Note: The considerations above are only a portion of what you need to take into account. You need to know a lot more when diving into schema modularization. The following provides some good additional reading: [Ed. note: TODO: point to references].

Best Practice 1: Providing xml:lang to specify natural language content

Provide a way for authors to specify the natural language of content.

The XML namespace provides the xml:lang attribute and the ITS Language Information data category provides the its:langRule element to address this requirement.

How to implement this as a new feature

Make sure the xml:lang attribute is defined for the root element of your document, and for any element where a change of language may occur.

For examples of how to add attributes in your existing schema see Section 4.2: Example of adding an attribute to an existing schema.

Some XML documents may be designed to store data without natural language content. In these cases, there is no need for the xml:lang attribute.

The scope of the xml:lang attribute applies to both the attributes and the content of the element where it appears, therefore one cannot specify different languages for an attribute and the element content. ITS does not provide a remedy for this. Instead, it is recommended that you avoid translatable attributes.

Make sure that the definition of the xml:lang attribute allows for empty values. That is:

In a DTD you must not use NMTOKEN as the data type, instead use CDATA.

## Tasks:
1. List every attribute, element, and data type that the passage on specifying natural language in XML names, and note which kind each one is.
2. Continue the passage on specifying natural language in XML, starting right after its last sentence.
The rows can be left aside, since nothing here depends on them.

## Data shown:

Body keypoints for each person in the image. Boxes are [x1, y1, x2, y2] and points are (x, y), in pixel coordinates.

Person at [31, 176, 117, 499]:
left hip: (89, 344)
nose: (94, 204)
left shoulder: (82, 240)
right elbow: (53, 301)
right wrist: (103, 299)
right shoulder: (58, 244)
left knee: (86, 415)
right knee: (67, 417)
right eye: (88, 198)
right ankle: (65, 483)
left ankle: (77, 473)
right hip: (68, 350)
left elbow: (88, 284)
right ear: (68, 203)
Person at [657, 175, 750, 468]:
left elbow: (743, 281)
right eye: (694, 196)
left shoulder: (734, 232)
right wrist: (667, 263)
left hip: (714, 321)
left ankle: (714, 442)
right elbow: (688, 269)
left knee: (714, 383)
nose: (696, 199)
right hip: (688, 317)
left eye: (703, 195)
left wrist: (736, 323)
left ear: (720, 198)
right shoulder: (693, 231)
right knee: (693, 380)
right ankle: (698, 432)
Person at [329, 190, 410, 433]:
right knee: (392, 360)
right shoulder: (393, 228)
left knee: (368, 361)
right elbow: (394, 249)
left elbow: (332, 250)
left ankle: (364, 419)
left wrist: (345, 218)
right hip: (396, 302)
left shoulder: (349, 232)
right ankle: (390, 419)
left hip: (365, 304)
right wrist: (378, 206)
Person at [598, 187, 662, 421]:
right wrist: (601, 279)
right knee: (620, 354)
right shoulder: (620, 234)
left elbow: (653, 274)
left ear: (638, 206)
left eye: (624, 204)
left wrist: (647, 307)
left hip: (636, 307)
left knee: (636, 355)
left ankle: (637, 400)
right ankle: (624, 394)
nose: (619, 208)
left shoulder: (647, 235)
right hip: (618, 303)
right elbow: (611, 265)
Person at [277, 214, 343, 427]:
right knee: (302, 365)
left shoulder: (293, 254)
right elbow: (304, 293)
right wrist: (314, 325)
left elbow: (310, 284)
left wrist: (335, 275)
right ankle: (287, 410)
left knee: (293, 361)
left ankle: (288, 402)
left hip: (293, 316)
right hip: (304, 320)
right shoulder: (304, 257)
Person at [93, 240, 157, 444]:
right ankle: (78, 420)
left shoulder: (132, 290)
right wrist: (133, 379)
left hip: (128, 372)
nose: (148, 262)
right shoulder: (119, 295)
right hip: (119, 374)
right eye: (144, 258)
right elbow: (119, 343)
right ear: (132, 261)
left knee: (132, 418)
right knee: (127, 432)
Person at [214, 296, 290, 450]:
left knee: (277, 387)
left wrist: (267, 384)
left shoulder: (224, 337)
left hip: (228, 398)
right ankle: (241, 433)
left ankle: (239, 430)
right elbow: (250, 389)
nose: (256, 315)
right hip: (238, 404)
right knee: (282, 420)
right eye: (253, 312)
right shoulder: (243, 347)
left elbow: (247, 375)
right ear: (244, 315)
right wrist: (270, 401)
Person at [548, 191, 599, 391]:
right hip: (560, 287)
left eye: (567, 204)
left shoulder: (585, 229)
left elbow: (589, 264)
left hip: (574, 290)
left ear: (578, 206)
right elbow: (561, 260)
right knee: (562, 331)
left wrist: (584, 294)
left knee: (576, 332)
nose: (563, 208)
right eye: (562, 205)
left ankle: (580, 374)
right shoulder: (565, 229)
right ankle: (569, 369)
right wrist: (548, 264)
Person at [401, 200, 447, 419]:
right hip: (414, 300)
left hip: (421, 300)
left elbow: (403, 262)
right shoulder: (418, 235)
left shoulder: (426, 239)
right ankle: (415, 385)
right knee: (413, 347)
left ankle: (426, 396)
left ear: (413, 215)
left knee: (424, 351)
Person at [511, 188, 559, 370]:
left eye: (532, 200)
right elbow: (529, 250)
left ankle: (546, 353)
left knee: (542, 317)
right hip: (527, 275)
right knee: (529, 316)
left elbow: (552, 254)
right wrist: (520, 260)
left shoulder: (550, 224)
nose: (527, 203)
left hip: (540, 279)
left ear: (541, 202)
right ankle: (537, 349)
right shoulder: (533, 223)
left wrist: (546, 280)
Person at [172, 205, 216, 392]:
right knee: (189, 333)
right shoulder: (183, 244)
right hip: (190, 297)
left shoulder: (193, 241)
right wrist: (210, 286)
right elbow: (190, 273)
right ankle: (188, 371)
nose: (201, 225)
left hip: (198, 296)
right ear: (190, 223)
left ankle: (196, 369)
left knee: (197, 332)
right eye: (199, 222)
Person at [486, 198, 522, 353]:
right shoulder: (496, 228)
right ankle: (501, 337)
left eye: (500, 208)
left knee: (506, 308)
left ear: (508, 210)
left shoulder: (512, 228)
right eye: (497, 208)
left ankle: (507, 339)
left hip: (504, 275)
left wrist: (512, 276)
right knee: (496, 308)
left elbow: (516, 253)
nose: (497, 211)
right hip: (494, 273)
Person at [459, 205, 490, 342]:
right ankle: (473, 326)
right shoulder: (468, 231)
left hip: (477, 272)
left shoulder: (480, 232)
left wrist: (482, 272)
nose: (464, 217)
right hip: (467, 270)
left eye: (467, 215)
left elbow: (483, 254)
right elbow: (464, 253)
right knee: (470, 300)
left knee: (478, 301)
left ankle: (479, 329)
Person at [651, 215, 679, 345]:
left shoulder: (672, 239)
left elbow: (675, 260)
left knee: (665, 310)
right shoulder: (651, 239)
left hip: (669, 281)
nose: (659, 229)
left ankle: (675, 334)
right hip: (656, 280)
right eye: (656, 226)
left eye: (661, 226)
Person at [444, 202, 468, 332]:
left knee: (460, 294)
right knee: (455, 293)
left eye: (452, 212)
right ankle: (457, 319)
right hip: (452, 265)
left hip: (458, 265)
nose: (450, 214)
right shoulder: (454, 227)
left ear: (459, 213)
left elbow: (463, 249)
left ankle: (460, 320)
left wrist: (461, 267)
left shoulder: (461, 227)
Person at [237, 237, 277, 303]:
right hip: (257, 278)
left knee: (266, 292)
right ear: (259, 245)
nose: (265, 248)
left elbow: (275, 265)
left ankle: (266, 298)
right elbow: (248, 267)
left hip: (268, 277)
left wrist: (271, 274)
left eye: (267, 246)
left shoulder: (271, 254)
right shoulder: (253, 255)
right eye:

## Answers by item:
1.
- xml:lang (attribute)
- its:langRule (element)
- NMTOKEN (data type)
- CDATA (data type)

2.
In XML Schema the built-in data type language does not allow empty values. However, the declaration for xml:lang in the XML Schema document for the XML namespace at http://www.w3.org/2001/xml.xsd does allow for empty values and therefore can be used.

Note: If you need to specify language as data or meta-data about something external to the document, do it with an attribute different from xml:lang. For more information see the article xml:lang in XML document schemas.

Example 1: Language information not applicable to the content of the element where it is used

In XHTML the language of a file linked with the a element is indicated with a hreflang attribute because it does not apply to the content of the a element.

<a xml:lang="en" href="german.html" hreflang="de">Click here for German</a>

It is not recommended to use your own attribute or element to specify the language of the content. The xml:lang attribute is supported by various XML technologies such as XPath and XSLT (e.g. the lang() function). Using something different would diminish the interoperability of your documents and reduce your ability to take advantage of some XML applications.

How to handle legacy markup

If you are working with an existing schema where there is a way to specify content language that uses something other than the xml:lang attribute (but still uses the same values as xml:lang), you should use the its:langRule element to specify what attribute or element is used instead of xml:lang. This can be done in the ITS rules elements in the head of a document, if your format supports that, or in a separate document.

Example 2: Dealing with a non-standard way of declaring language information

In this document the langcode element is used to specify the language of the text element. The langcode element has no inheritance behavior equivalent to the one of xml:lang.

Note: This example is a multilingual document, which has its own set of issues (see Best Practice 12: Using multilingual documents with caution).

<myRes>
 <messages>
  <msg id="1">
   <langcode>en</langcode>
   <text>Cannot find file.</text>
  </msg>
  <msg id="2">
   <langcode>fr</langcode>
   <text>Fichier non trouvé.</text>
  </msg>
 </messages>
</myRes>

Best Practice	Summary
Best Practice 16: Specifying the language of the content	Use `xml:lang` (or its equivalent in your schema) on the root element of the document, and, if needed, on each element for which the language content is different.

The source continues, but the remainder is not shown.